As @phr@discuss.tchncs.de mentioned friends are generally there for you if you’re going through a crisis. If you can reach out to one or two of your closest friends and just talk to them it can really help. It sounds like you’ve been letting this build up for a while now (even if it is probably not intentional). Just getting it off your chest can be big help too.
If you don’t feel comfortable talking to anyone you already know irl I understand that too and maybe you can try a helpline or similar though I personally had limited success with those. If you just need something easy you can also feel free to DM me on Lemmy and we can schedule a call or something.

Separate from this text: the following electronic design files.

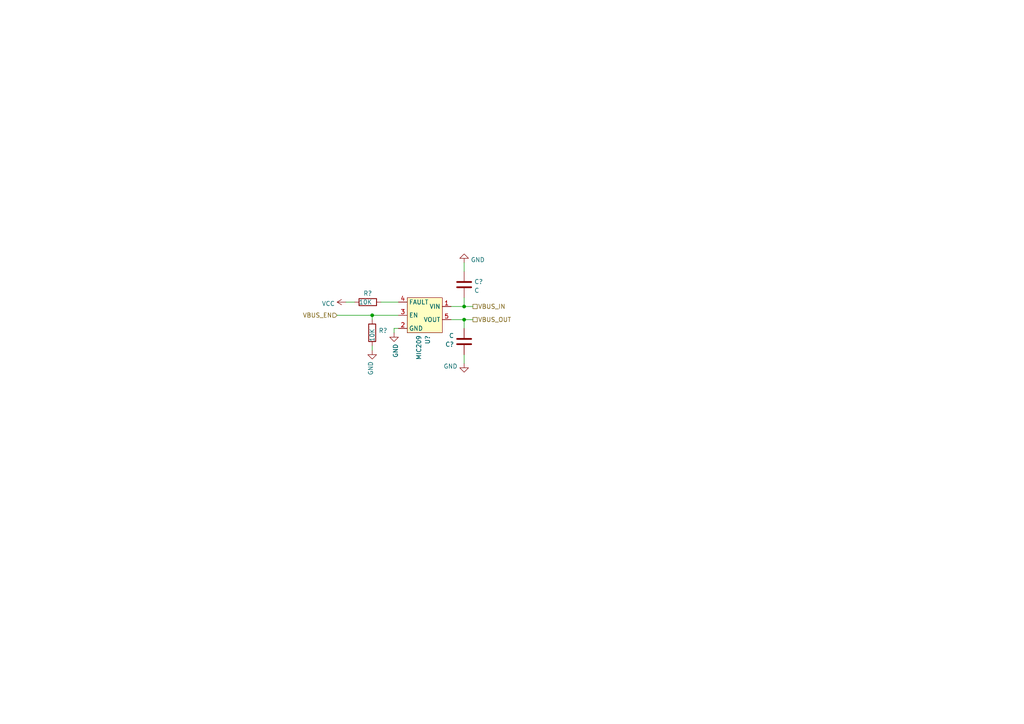
<source format=kicad_sch>
(kicad_sch (version 20230121) (generator eeschema)

  (uuid fd8932b8-3f4d-492a-aa67-0ae9010aca7e)

  (paper "A4")

  

  (junction (at 134.62 92.71) (diameter 0) (color 0 0 0 0)
    (uuid 3766590d-8673-459a-b281-ef8f85a95003)
  )
  (junction (at 134.62 88.9) (diameter 0) (color 0 0 0 0)
    (uuid 75cabe2b-9bbe-48f5-86aa-57ae8cc9d6f6)
  )
  (junction (at 107.95 91.44) (diameter 0) (color 0 0 0 0)
    (uuid 9424233a-ed2a-4f64-b860-6bf264c53d9b)
  )

  (wire (pts (xy 134.62 86.36) (xy 134.62 88.9))
    (stroke (width 0) (type default))
    (uuid 09df5d3b-7769-4918-902b-e9952a112628)
  )
  (wire (pts (xy 115.57 87.63) (xy 110.49 87.63))
    (stroke (width 0) (type default))
    (uuid 159649af-3f94-47b3-86c0-43de21a5c328)
  )
  (wire (pts (xy 114.3 95.25) (xy 114.3 96.52))
    (stroke (width 0) (type default))
    (uuid 233086e6-2f13-4645-89ba-a417067e2614)
  )
  (wire (pts (xy 130.81 88.9) (xy 134.62 88.9))
    (stroke (width 0) (type default))
    (uuid 2774d1bf-540c-4638-a918-f88d57e3522b)
  )
  (wire (pts (xy 134.62 92.71) (xy 134.62 95.25))
    (stroke (width 0) (type default))
    (uuid 2a15e6cd-06ca-4e29-ab22-4ee6fa09a492)
  )
  (wire (pts (xy 115.57 91.44) (xy 107.95 91.44))
    (stroke (width 0) (type default))
    (uuid 3ab2f215-dddd-4415-b18e-8093002cb426)
  )
  (wire (pts (xy 115.57 95.25) (xy 114.3 95.25))
    (stroke (width 0) (type default))
    (uuid 43e55dde-8c8f-4c2f-ba07-d9d1b92b1b70)
  )
  (wire (pts (xy 130.81 92.71) (xy 134.62 92.71))
    (stroke (width 0) (type default))
    (uuid 5269f9e8-23b6-4800-9b14-8e71f56a7c53)
  )
  (wire (pts (xy 134.62 92.71) (xy 137.16 92.71))
    (stroke (width 0) (type default))
    (uuid 706dcdd9-9f60-4d7b-a2d1-2a5c8b2621e9)
  )
  (wire (pts (xy 100.33 87.63) (xy 102.87 87.63))
    (stroke (width 0) (type default))
    (uuid 7baa8989-bac1-4de4-b45e-c44efdf809ef)
  )
  (wire (pts (xy 107.95 91.44) (xy 97.79 91.44))
    (stroke (width 0) (type default))
    (uuid 7fd14f8e-09b8-44a3-b9ba-d1c748477832)
  )
  (wire (pts (xy 134.62 88.9) (xy 137.16 88.9))
    (stroke (width 0) (type default))
    (uuid 8a30d531-8aa0-4bd3-9ec8-380cc91b653c)
  )
  (wire (pts (xy 134.62 76.2) (xy 134.62 78.74))
    (stroke (width 0) (type default))
    (uuid 92364378-47bb-4eb1-8b3e-da0fb456b9f1)
  )
  (wire (pts (xy 134.62 105.41) (xy 134.62 102.87))
    (stroke (width 0) (type default))
    (uuid abd3fd6d-5cc4-4286-a3a4-60fa3e934f57)
  )
  (wire (pts (xy 107.95 92.71) (xy 107.95 91.44))
    (stroke (width 0) (type default))
    (uuid ddef72a3-b9ce-4551-a864-6e749f8e0e8c)
  )
  (wire (pts (xy 107.95 100.33) (xy 107.95 101.6))
    (stroke (width 0) (type default))
    (uuid f765f8ea-1f65-48bd-b7f6-9cccdea97456)
  )

  (hierarchical_label "VBUS_EN" (shape input) (at 97.79 91.44 180) (fields_autoplaced)
    (effects (font (size 1.27 1.27)) (justify right))
    (uuid 2913c913-8a35-450a-8e57-1d901b8ce546)
  )
  (hierarchical_label "VBUS_OUT" (shape passive) (at 137.16 92.71 0) (fields_autoplaced)
    (effects (font (size 1.27 1.27)) (justify left))
    (uuid 6669df8d-e537-4b66-80b5-301f091e44bb)
  )
  (hierarchical_label "VBUS_IN" (shape passive) (at 137.16 88.9 0) (fields_autoplaced)
    (effects (font (size 1.27 1.27)) (justify left))
    (uuid a1410b13-1797-4db4-a610-e90cb7c32e10)
  )

  (symbol (lib_id "Device:C") (at 134.62 99.06 180) (unit 1)
    (in_bom yes) (on_board yes) (dnp no) (fields_autoplaced)
    (uuid 10cdd3da-5c4e-4ce5-b901-fd040cba336e)
    (property "Reference" "C?" (at 131.699 99.8947 0)
      (effects (font (size 1.27 1.27)) (justify left))
    )
    (property "Value" "C" (at 131.699 97.3578 0)
      (effects (font (size 1.27 1.27)) (justify left))
    )
    (property "Footprint" "Capacitor_SMD:C_0603_1608Metric_Pad1.08x0.95mm_HandSolder" (at 133.6548 95.25 0)
      (effects (font (size 1.27 1.27)) hide)
    )
    (property "Datasheet" "~" (at 134.62 99.06 0)
      (effects (font (size 1.27 1.27)) hide)
    )
    (property "Manufacturer" "Samsung Electro-Mechanics" (at 134.62 99.06 0)
      (effects (font (size 1.27 1.27)) hide)
    )
    (property "Part Number" "CL10A106MQ8NNNC" (at 134.62 99.06 0)
      (effects (font (size 1.27 1.27)) hide)
    )
    (property "Description" "CAP CER 10UF 6.3V X5R 0603" (at 134.62 99.06 0)
      (effects (font (size 1.27 1.27)) hide)
    )
    (pin "1" (uuid 953f1290-6d43-4cfd-b2eb-54bec04190ad))
    (pin "2" (uuid 055b916b-8f95-4202-b1ee-01c7b17a36bb))
    (instances
      (project "tycho"
        (path "/4ed1cbaf-15e8-40e5-8366-86487d525fd5/9b3c6610-b831-468d-ab1f-f894c88e1ba4"
          (reference "C?") (unit 1)
        )
      )
    )
  )

  (symbol (lib_id "tycho:MIC209") (at 123.19 91.44 0) (unit 1)
    (in_bom yes) (on_board yes) (dnp no) (fields_autoplaced)
    (uuid 5ba26750-da3a-40bd-8f3f-ecfa8b2ab2d7)
    (property "Reference" "U?" (at 124.0247 97.2312 90)
      (effects (font (size 1.27 1.27)) (justify right))
    )
    (property "Value" "MIC209" (at 121.4878 97.2312 90)
      (effects (font (size 1.27 1.27)) (justify right))
    )
    (property "Footprint" "" (at 123.19 91.44 0)
      (effects (font (size 1.27 1.27)) hide)
    )
    (property "Datasheet" "https://ww1.microchip.com/downloads/aemDocuments/documents/APID/ProductDocuments/DataSheets/MIC2090-1-Current-Limiting-Power-Distribution-Switches-DS20006611A.pdf" (at 123.19 91.44 0)
      (effects (font (size 1.27 1.27)) hide)
    )
    (property "Manufacturer" "Microchip Technology" (at 123.19 91.44 0)
      (effects (font (size 1.27 1.27)) hide)
    )
    (property "Part Number" "MIC2091-2YM5-TR" (at 123.19 91.44 0)
      (effects (font (size 1.27 1.27)) hide)
    )
    (property "Description" "IC PWR SWITCH P-CHAN 1:1 SOT23-5" (at 123.19 91.44 0)
      (effects (font (size 1.27 1.27)) hide)
    )
    (pin "1" (uuid e8383764-4381-4807-8b74-23a39cf58eb5))
    (pin "2" (uuid 26689817-2bf1-4e7b-b8b9-1b7919b89cb8))
    (pin "3" (uuid a63d83b3-c7f2-4c89-aa64-9503de6c020e))
    (pin "5" (uuid 0f30cdbb-fc15-4e7d-812a-e6089dd19ec8))
    (pin "4" (uuid 5f1cac91-b0a4-4c80-bb70-d7aa703440a5))
    (instances
      (project "tycho"
        (path "/4ed1cbaf-15e8-40e5-8366-86487d525fd5/9b3c6610-b831-468d-ab1f-f894c88e1ba4"
          (reference "U?") (unit 1)
        )
      )
    )
  )

  (symbol (lib_id "Device:R") (at 106.68 87.63 90) (unit 1)
    (in_bom yes) (on_board yes) (dnp no)
    (uuid 6a947ee4-72fd-44eb-8ac2-9a8fcd5d4b94)
    (property "Reference" "R?" (at 107.95 85.09 90)
      (effects (font (size 1.27 1.27)) (justify left))
    )
    (property "Value" "10K" (at 107.95 87.63 90)
      (effects (font (size 1.27 1.27)) (justify left))
    )
    (property "Footprint" "Resistor_SMD:R_0603_1608Metric_Pad0.98x0.95mm_HandSolder" (at 106.68 89.408 90)
      (effects (font (size 1.27 1.27)) hide)
    )
    (property "Datasheet" "~" (at 106.68 87.63 0)
      (effects (font (size 1.27 1.27)) hide)
    )
    (property "Part Number" "RNCP0603FTD10K0" (at 106.68 87.63 0)
      (effects (font (size 1.27 1.27)) hide)
    )
    (property "Substitution" "any equivalent" (at 106.68 87.63 0)
      (effects (font (size 1.27 1.27)) hide)
    )
    (property "Manufacturer" "Stackpole Electronics Inc" (at 106.68 87.63 0)
      (effects (font (size 1.27 1.27)) hide)
    )
    (property "Description" "RES 10K OHM 1% 1/8W 0603" (at 106.68 87.63 0)
      (effects (font (size 1.27 1.27)) hide)
    )
    (pin "1" (uuid 1ebb2660-43a0-4d6b-85fd-bfe73e1b9ff8))
    (pin "2" (uuid a20a1d0e-a84c-4118-b3e0-28f751ee54fd))
    (instances
      (project "tycho"
        (path "/4ed1cbaf-15e8-40e5-8366-86487d525fd5/9b3c6610-b831-468d-ab1f-f894c88e1ba4"
          (reference "R?") (unit 1)
        )
      )
    )
  )

  (symbol (lib_id "Device:C") (at 134.62 82.55 0) (unit 1)
    (in_bom yes) (on_board yes) (dnp no) (fields_autoplaced)
    (uuid 75535e3c-25d9-42f6-84bc-4d618da5b2a9)
    (property "Reference" "C?" (at 137.541 81.7153 0)
      (effects (font (size 1.27 1.27)) (justify left))
    )
    (property "Value" "C" (at 137.541 84.2522 0)
      (effects (font (size 1.27 1.27)) (justify left))
    )
    (property "Footprint" "Capacitor_SMD:C_0603_1608Metric_Pad1.08x0.95mm_HandSolder" (at 135.5852 86.36 0)
      (effects (font (size 1.27 1.27)) hide)
    )
    (property "Datasheet" "~" (at 134.62 82.55 0)
      (effects (font (size 1.27 1.27)) hide)
    )
    (property "Manufacturer" "Samsung Electro-Mechanics" (at 134.62 82.55 0)
      (effects (font (size 1.27 1.27)) hide)
    )
    (property "Part Number" "CL10A106MQ8NNNC" (at 134.62 82.55 0)
      (effects (font (size 1.27 1.27)) hide)
    )
    (property "Description" "CAP CER 10UF 6.3V X5R 0603" (at 134.62 82.55 0)
      (effects (font (size 1.27 1.27)) hide)
    )
    (pin "1" (uuid 5d5a1935-7567-49d1-91c1-43e936089363))
    (pin "2" (uuid 5250982e-e24d-407f-a712-dd540e5f9d28))
    (instances
      (project "tycho"
        (path "/4ed1cbaf-15e8-40e5-8366-86487d525fd5/9b3c6610-b831-468d-ab1f-f894c88e1ba4"
          (reference "C?") (unit 1)
        )
      )
    )
  )

  (symbol (lib_id "power:GND") (at 134.62 76.2 180) (unit 1)
    (in_bom yes) (on_board yes) (dnp no)
    (uuid 9ef5bb4f-2010-437b-b9b8-cfea0646300d)
    (property "Reference" "#PWR?" (at 134.62 69.85 0)
      (effects (font (size 1.27 1.27)) hide)
    )
    (property "Value" "GND" (at 136.525 75.3638 0)
      (effects (font (size 1.27 1.27)) (justify right))
    )
    (property "Footprint" "" (at 134.62 76.2 0)
      (effects (font (size 1.27 1.27)) hide)
    )
    (property "Datasheet" "" (at 134.62 76.2 0)
      (effects (font (size 1.27 1.27)) hide)
    )
    (pin "1" (uuid dd2d549e-7727-48f2-93f7-7ff6ccc5c965))
    (instances
      (project "tycho"
        (path "/4ed1cbaf-15e8-40e5-8366-86487d525fd5/9b3c6610-b831-468d-ab1f-f894c88e1ba4"
          (reference "#PWR?") (unit 1)
        )
      )
    )
  )

  (symbol (lib_id "power:GND") (at 134.62 105.41 0) (unit 1)
    (in_bom yes) (on_board yes) (dnp no)
    (uuid be23ae9b-16aa-4c60-958a-dec7ab311563)
    (property "Reference" "#PWR?" (at 134.62 111.76 0)
      (effects (font (size 1.27 1.27)) hide)
    )
    (property "Value" "GND" (at 132.715 106.2462 0)
      (effects (font (size 1.27 1.27)) (justify right))
    )
    (property "Footprint" "" (at 134.62 105.41 0)
      (effects (font (size 1.27 1.27)) hide)
    )
    (property "Datasheet" "" (at 134.62 105.41 0)
      (effects (font (size 1.27 1.27)) hide)
    )
    (pin "1" (uuid c3fa70e7-655d-4e28-85e8-516d24796362))
    (instances
      (project "tycho"
        (path "/4ed1cbaf-15e8-40e5-8366-86487d525fd5/9b3c6610-b831-468d-ab1f-f894c88e1ba4"
          (reference "#PWR?") (unit 1)
        )
      )
    )
  )

  (symbol (lib_id "Device:R") (at 107.95 96.52 180) (unit 1)
    (in_bom yes) (on_board yes) (dnp no)
    (uuid ce38db31-0338-4094-98a7-d314036a2548)
    (property "Reference" "R?" (at 112.395 95.885 0)
      (effects (font (size 1.27 1.27)) (justify left))
    )
    (property "Value" "10K" (at 107.95 95.25 90)
      (effects (font (size 1.27 1.27)) (justify left))
    )
    (property "Footprint" "Resistor_SMD:R_0603_1608Metric_Pad0.98x0.95mm_HandSolder" (at 109.728 96.52 90)
      (effects (font (size 1.27 1.27)) hide)
    )
    (property "Datasheet" "~" (at 107.95 96.52 0)
      (effects (font (size 1.27 1.27)) hide)
    )
    (property "Part Number" "RNCP0603FTD10K0" (at 107.95 96.52 0)
      (effects (font (size 1.27 1.27)) hide)
    )
    (property "Substitution" "any equivalent" (at 107.95 96.52 0)
      (effects (font (size 1.27 1.27)) hide)
    )
    (property "Manufacturer" "Stackpole Electronics Inc" (at 107.95 96.52 0)
      (effects (font (size 1.27 1.27)) hide)
    )
    (property "Description" "RES 10K OHM 1% 1/8W 0603" (at 107.95 96.52 0)
      (effects (font (size 1.27 1.27)) hide)
    )
    (pin "1" (uuid 3a48d4ac-5a6e-4468-9f67-98de5f4ba7f2))
    (pin "2" (uuid 40b18532-5160-426f-81ff-7a58176a4385))
    (instances
      (project "tycho"
        (path "/4ed1cbaf-15e8-40e5-8366-86487d525fd5/9b3c6610-b831-468d-ab1f-f894c88e1ba4"
          (reference "R?") (unit 1)
        )
      )
    )
  )

  (symbol (lib_id "power:GND") (at 114.3 96.52 0) (unit 1)
    (in_bom yes) (on_board yes) (dnp no) (fields_autoplaced)
    (uuid df393815-9092-4624-a2bc-02c1b4014777)
    (property "Reference" "#PWR?" (at 114.3 102.87 0)
      (effects (font (size 1.27 1.27)) hide)
    )
    (property "Value" "GND" (at 114.7338 99.6949 90)
      (effects (font (size 1.27 1.27)) (justify right))
    )
    (property "Footprint" "" (at 114.3 96.52 0)
      (effects (font (size 1.27 1.27)) hide)
    )
    (property "Datasheet" "" (at 114.3 96.52 0)
      (effects (font (size 1.27 1.27)) hide)
    )
    (pin "1" (uuid 8555ad27-3f56-4e46-a204-849769c8aebd))
    (instances
      (project "tycho"
        (path "/4ed1cbaf-15e8-40e5-8366-86487d525fd5/9b3c6610-b831-468d-ab1f-f894c88e1ba4"
          (reference "#PWR?") (unit 1)
        )
      )
    )
  )

  (symbol (lib_id "power:GND") (at 107.95 101.6 0) (unit 1)
    (in_bom yes) (on_board yes) (dnp no) (fields_autoplaced)
    (uuid e0ecbb2c-5d7e-4dfe-879a-ba7ef7e941e6)
    (property "Reference" "#PWR?" (at 107.95 107.95 0)
      (effects (font (size 1.27 1.27)) hide)
    )
    (property "Value" "GND" (at 107.5162 104.775 90)
      (effects (font (size 1.27 1.27)) (justify right))
    )
    (property "Footprint" "" (at 107.95 101.6 0)
      (effects (font (size 1.27 1.27)) hide)
    )
    (property "Datasheet" "" (at 107.95 101.6 0)
      (effects (font (size 1.27 1.27)) hide)
    )
    (pin "1" (uuid 48d79cb0-45f6-4280-bfc7-7455bd479eb4))
    (instances
      (project "tycho"
        (path "/4ed1cbaf-15e8-40e5-8366-86487d525fd5/9b3c6610-b831-468d-ab1f-f894c88e1ba4"
          (reference "#PWR?") (unit 1)
        )
      )
    )
  )

  (symbol (lib_id "power:VCC") (at 100.33 87.63 90) (unit 1)
    (in_bom yes) (on_board yes) (dnp no) (fields_autoplaced)
    (uuid ff7ff21e-758d-4ef5-b9e7-4b4df34b1f06)
    (property "Reference" "#PWR?" (at 104.14 87.63 0)
      (effects (font (size 1.27 1.27)) hide)
    )
    (property "Value" "VCC" (at 97.155 88.0638 90)
      (effects (font (size 1.27 1.27)) (justify left))
    )
    (property "Footprint" "" (at 100.33 87.63 0)
      (effects (font (size 1.27 1.27)) hide)
    )
    (property "Datasheet" "" (at 100.33 87.63 0)
      (effects (font (size 1.27 1.27)) hide)
    )
    (pin "1" (uuid 4124c203-e019-478a-aa0a-7d92c0d4fd58))
    (instances
      (project "tycho"
        (path "/4ed1cbaf-15e8-40e5-8366-86487d525fd5/9b3c6610-b831-468d-ab1f-f894c88e1ba4"
          (reference "#PWR?") (unit 1)
        )
      )
    )
  )
)

</source>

If you want some slightly more long term advice this is where I’ll put it: If you think you have the capacities to go to college I can only recommend it, generally everyone is a lot more accepting (at least in the natural sciences) and if you get to move away from your current family that can also be a big positive shift in your life, especially if you end up with good roommates. Colleges also make it a lot easier to get into things like therapy which really helped me when I had problems.
I haven’t proof read this yet but I figured just writing something out would be best. Feel free to ask me questions if you have any, especially if I was unclear.